Would be great to have

- Summer term 2014

-- Biology

--- Scripts

--- handwritten notes

--- blackboard pictures

and so on

 

This is a great example of where having sub-Notebooks would be very helpful.

 

In the Left Panel, you could click on "Summer Term 2014" (for example) and see, as sub-Notebook", one Notebook for each class.

OTOH, if you tagged all Biology classes (from all semesters) with the tag "Biology", then you could see you notes for ALL Biology classes.

 

IMO, this is a great example of how sub-Notebooks and Tags COULD work together.

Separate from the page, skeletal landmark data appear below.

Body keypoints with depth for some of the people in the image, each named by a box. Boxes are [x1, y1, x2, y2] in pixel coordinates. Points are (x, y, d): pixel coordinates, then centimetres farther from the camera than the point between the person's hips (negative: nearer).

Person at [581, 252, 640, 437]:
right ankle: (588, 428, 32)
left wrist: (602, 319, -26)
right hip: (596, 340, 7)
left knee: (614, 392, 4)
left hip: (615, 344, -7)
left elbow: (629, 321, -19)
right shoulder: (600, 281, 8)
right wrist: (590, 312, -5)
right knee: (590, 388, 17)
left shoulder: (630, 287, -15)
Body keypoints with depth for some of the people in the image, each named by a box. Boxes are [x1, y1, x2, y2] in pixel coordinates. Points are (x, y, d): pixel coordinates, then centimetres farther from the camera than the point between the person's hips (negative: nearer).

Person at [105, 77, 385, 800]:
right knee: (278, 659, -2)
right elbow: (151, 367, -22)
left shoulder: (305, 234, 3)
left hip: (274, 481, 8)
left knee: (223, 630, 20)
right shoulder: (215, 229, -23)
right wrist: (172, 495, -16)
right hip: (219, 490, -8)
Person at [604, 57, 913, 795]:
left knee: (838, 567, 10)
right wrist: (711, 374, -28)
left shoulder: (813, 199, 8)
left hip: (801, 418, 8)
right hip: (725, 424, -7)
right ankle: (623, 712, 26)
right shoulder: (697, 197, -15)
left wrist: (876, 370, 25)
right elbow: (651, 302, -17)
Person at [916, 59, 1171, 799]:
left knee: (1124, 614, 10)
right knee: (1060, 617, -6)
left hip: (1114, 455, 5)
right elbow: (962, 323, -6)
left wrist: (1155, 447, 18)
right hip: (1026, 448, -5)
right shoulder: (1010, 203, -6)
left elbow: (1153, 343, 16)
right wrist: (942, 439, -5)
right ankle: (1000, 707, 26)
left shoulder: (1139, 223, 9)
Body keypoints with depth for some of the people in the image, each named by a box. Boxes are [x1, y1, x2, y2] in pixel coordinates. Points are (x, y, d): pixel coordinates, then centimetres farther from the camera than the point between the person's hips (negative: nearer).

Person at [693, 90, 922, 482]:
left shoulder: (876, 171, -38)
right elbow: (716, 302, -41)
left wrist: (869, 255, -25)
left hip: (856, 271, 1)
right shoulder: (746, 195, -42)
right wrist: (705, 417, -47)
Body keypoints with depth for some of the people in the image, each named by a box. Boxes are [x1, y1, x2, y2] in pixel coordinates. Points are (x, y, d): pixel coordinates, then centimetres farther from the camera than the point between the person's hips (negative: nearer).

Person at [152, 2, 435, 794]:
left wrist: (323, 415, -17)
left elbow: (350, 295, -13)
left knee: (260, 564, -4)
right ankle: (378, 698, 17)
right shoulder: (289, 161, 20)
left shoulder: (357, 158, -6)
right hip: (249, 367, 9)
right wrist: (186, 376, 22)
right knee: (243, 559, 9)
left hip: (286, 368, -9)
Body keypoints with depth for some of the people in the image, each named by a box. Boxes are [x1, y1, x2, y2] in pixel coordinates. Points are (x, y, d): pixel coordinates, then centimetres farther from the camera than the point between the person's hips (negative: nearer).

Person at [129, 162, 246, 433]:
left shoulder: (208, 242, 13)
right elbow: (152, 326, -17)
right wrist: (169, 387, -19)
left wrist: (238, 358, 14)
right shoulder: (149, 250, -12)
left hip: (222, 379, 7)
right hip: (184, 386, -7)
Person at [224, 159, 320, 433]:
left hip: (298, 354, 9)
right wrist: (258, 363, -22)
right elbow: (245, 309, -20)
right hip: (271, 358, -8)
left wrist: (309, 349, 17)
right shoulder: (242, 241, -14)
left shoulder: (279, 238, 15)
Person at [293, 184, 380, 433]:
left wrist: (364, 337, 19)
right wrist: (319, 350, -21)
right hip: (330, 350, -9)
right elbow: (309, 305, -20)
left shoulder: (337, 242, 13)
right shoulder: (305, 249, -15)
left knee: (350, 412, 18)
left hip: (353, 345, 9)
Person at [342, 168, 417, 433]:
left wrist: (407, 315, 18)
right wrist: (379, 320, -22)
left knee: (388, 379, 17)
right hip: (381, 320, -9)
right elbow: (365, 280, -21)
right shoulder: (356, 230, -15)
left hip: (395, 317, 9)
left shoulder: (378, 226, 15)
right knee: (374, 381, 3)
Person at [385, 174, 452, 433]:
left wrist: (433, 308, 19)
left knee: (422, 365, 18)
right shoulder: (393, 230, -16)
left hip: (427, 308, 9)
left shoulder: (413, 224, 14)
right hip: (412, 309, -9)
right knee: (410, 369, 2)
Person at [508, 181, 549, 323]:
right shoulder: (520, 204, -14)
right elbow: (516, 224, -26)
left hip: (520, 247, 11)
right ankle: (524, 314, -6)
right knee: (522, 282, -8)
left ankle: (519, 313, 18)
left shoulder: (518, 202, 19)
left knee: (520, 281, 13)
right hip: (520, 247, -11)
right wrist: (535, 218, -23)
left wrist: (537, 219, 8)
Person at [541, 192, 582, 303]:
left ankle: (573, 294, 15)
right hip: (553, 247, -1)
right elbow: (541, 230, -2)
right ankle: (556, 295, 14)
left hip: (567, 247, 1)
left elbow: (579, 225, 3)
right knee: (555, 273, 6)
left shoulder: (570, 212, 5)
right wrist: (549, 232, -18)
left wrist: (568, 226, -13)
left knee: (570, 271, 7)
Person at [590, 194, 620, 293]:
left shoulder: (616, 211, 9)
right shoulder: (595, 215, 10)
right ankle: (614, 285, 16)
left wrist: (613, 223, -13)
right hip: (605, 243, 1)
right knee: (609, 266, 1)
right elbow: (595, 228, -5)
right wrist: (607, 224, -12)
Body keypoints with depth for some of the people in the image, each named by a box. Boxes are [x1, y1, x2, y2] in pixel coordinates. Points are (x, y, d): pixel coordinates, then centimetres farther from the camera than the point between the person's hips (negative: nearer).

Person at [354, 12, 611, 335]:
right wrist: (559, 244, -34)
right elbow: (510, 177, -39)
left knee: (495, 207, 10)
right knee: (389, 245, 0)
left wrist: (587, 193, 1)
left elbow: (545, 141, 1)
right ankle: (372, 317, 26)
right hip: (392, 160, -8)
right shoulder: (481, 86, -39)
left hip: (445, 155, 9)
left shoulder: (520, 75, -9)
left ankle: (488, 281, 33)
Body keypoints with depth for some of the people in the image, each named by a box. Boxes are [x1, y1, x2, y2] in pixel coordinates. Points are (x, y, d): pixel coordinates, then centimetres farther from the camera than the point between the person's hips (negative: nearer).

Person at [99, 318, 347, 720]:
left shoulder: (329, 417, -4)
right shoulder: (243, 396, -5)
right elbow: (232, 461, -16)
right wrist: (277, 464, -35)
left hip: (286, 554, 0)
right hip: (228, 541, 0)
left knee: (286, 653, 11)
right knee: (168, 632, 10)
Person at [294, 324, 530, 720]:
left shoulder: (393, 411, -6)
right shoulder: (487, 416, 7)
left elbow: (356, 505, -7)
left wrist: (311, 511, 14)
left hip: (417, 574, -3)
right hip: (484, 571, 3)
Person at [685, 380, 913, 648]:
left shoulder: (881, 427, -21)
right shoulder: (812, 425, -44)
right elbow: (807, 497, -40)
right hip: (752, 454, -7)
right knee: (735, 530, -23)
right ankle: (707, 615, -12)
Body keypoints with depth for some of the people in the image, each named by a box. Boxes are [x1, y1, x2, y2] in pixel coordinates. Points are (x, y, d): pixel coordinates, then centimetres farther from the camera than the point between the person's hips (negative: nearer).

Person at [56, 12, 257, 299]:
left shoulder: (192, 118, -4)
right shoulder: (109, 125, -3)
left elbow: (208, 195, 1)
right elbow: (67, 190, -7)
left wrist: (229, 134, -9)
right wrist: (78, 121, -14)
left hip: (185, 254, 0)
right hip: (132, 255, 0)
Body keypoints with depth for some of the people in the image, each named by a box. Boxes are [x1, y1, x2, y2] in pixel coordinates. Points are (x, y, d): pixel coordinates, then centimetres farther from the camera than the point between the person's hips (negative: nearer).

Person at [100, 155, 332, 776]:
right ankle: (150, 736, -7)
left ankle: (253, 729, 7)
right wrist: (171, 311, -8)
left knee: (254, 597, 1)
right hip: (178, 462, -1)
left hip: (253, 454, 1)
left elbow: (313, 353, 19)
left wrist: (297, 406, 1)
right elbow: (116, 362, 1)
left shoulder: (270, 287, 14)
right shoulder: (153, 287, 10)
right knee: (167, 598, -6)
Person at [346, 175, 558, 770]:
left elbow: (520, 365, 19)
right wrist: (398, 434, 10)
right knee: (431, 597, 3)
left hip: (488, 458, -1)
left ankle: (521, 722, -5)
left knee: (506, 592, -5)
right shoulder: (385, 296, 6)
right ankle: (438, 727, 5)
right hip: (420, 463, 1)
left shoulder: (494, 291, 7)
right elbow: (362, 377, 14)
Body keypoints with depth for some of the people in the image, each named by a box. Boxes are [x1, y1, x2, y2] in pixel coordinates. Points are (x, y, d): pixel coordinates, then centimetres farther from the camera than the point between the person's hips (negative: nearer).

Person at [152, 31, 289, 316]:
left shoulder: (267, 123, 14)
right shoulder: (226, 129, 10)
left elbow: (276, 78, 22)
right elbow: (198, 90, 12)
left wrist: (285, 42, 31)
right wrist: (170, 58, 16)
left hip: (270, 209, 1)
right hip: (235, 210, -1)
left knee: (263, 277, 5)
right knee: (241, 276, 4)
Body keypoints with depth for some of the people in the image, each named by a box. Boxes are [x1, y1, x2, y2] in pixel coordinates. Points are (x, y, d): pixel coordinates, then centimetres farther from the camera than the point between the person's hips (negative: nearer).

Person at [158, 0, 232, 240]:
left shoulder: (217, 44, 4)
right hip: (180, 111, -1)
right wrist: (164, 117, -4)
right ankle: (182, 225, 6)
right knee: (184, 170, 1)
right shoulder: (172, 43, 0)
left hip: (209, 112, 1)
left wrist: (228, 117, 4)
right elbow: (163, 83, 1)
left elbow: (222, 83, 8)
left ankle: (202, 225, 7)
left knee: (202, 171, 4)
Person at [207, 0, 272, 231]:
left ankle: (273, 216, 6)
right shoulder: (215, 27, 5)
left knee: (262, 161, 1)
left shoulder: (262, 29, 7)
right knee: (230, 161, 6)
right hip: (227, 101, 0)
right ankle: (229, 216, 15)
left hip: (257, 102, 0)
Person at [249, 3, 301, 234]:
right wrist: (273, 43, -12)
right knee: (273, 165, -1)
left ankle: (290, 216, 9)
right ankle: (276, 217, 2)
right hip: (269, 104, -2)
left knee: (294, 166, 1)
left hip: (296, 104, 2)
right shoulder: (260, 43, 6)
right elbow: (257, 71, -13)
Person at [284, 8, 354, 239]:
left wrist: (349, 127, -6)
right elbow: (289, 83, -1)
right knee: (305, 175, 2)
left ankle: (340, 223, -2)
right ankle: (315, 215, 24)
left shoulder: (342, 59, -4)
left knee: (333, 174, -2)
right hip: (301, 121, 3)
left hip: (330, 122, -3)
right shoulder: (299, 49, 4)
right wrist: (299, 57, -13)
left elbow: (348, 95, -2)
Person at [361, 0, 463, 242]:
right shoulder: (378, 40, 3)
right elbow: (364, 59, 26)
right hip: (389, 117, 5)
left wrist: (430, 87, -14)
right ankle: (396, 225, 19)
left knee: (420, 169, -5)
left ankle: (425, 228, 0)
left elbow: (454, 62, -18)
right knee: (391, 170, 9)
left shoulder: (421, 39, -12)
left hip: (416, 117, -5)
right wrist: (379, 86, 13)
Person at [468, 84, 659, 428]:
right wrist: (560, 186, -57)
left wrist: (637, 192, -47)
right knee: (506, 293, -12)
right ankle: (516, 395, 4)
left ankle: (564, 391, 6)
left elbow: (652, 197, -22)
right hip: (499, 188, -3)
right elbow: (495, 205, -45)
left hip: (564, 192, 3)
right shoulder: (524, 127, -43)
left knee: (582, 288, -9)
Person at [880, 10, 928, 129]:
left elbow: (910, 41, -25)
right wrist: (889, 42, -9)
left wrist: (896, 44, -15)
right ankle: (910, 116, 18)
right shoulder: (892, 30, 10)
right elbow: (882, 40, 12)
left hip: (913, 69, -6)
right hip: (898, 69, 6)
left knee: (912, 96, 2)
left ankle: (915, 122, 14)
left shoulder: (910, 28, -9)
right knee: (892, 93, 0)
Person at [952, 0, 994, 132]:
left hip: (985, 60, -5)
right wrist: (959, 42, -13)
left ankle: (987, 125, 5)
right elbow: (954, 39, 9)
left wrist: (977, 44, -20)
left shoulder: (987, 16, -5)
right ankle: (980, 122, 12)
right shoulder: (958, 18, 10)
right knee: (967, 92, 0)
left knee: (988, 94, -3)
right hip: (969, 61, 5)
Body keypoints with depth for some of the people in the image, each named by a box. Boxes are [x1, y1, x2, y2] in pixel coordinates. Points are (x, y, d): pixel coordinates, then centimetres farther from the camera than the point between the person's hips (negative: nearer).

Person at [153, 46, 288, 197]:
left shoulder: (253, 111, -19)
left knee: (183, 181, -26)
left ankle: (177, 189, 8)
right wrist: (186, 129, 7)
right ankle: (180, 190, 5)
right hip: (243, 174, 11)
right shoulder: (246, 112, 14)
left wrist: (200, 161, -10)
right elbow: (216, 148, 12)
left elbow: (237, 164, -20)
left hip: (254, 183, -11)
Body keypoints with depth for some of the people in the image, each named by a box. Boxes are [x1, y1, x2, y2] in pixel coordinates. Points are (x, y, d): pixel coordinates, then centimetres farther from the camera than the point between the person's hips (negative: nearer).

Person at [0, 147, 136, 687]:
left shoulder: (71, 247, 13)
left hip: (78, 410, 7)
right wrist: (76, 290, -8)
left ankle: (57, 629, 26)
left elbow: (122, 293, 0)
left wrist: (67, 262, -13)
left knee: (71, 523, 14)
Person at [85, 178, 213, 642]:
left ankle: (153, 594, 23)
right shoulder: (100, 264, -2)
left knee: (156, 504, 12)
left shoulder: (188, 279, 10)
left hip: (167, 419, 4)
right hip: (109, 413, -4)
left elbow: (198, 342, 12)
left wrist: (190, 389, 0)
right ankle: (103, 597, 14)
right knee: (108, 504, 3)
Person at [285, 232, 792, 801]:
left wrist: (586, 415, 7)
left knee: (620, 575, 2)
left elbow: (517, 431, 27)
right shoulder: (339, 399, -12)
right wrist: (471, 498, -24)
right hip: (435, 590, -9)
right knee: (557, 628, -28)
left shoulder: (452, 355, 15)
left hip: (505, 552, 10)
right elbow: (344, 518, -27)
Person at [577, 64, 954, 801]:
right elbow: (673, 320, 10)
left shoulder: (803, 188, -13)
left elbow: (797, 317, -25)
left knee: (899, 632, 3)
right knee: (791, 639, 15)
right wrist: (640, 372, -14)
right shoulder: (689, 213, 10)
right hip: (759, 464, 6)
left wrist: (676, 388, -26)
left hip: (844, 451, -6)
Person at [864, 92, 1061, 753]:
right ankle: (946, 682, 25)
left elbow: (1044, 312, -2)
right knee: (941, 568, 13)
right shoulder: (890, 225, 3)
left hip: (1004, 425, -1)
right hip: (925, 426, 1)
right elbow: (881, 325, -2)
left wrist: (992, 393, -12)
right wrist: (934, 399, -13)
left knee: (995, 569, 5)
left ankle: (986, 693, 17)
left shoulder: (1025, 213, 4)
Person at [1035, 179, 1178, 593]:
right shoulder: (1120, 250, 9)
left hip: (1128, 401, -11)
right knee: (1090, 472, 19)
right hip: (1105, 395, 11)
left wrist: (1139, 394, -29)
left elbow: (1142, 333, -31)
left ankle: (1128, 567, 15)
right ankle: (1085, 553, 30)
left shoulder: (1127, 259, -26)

IMO, having a hierarchy of all classes for a given semester is a very NATURAL thing to do.

 

IF your response is to use Stacks, then we agree -- hierarchy is helpful.  In fact, I would actually suggest this from a practical POV.

Create a STACK for each semester.  Then create a NB within that Stack for each class.  Tag each Class with its discipline.

This lets you easily see all classes for a semester, as well as all classes for a discipline.